The histogram confirms the skew to the left that we identified above. The distribution appears to be approximately normal (or bell-shaped) and skewed left. The tail to the left comprises 4 bars while the tail to the right comprises only 2. The direction of skew, if any, is in the same direction as the longest tail in the histogram.

Subsetting Data and Grouping by Category#

First, let’s load a data frame from an Excel spreadsheet using the URL. We will call the data frame p as it contains the personality data set collected pursuant to an undergraduate research project on sense of humor. Notice that we use read.csv() for the upload and the function head() to summarize the data frame by showing only its top five rows. Many data frames will be far to large to print out completely.

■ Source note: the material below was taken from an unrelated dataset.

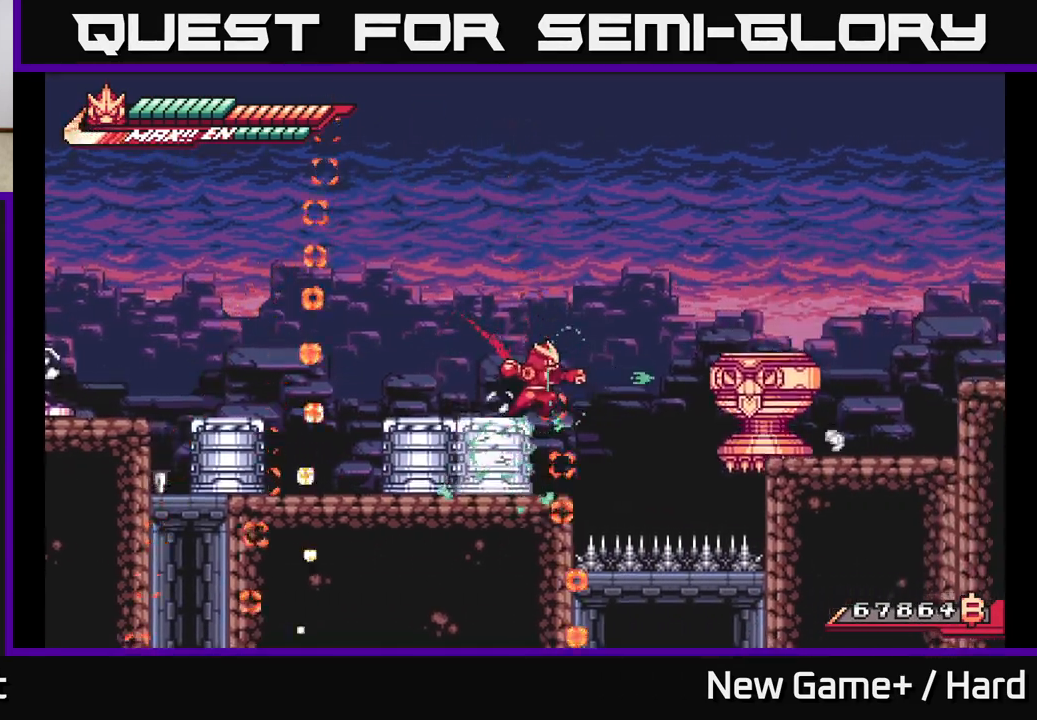
{"buttons": [], "left_stick": "right", "right_stick": "center", "events": [[50, "left_stick", "right"]]}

p <- read.csv('https://faculty.ung.edu/rsinn/data/personality.csv')
head(p,5)
AgeYrSexG21CorpsResGreekVarsAthHonorGPA...PerfOCDPlayExtroNarcHSAFHSSEHSAGHSSDPHS
21 2 M Y Y 1 N N N 3.23... 105 10 142 8 11 41 40 26 27 SE
20 3 F N N 2 Y N Y 3.95... 105 3 172 16 11 46 52 26 33 SE
22 3 M Y N 2 N N N 3.06... 73 1 134 15 11 48 42 44 29 AG
27 3 F Y N 3 N N N 2.84... 90 9 160 16 10 51 51 23 19 SE
24 3 M Y N 2 N N N 2.39... 95 5 166 14 10 56 46 27 20 AF

We have a quick way to determine the size of the data frame using the functions nrows() and ncols().

nrow(p)
ncol(p)
129
36

In this data set, we had 129 UNG Dahlonega students answer questions that comprised 36 variables. Most data frames are constructed in a similar way: columns are variables and rows are the individuals that were studied. Note that, by individuals, we might mean house prices, lab rats, or the fuel mileage of vehicles.

Subsetting a Data Frame#

To create a new data frame that contains only the first 10 columns of p, we can do this:

new_p <- p[1:10]
head(new_p,5)
AgeYrSexG21CorpsResGreekVarsAthHonorGPA
21 2 M Y Y 1 N N N 3.23
20 3 F N N 2 Y N Y 3.95
22 3 M Y N 2 N N N 3.06
27 3 F Y N 3 N N N 2.84
24 3 M Y N 2 N N N 2.39

Notice that \(n:k\) is a command in R that produces all integers from \(n\) to \(k\) inclusive. The [] indicates that we wish to create a subset of the data frame named. We can use the concatenate function to list non-adjacent column numbers:

new2_p <- p[c(1:3, 14, 20, 27, 31)]
head(new2_p,5)
AgeYrSexAccDateThrillPerfNarc
21 2 M N 23 10511
20 3 F Y 25 10511
22 3 M Y 27 7311
27 3 F N 21 9010
24 3 M N 30 9510

In a similar way, we can use the concatenate function along with column titles which must be within quotation marks.

new3_p <- p[c('Sex', 'Thrill')]
head(new3_p,5)
SexThrill
M 23
F 25
M 27
F 21
M 30

Pivot Tables#

We also have a quick ways to summarize 2 category variables in a 2-way table or pivot table:

xtabs(~Sex + AccDate, data = p)
   AccDate
Sex  N  Y
  F 28 46
  M 28 27

We will talk more later in these notes about statistical formulas and what they convey.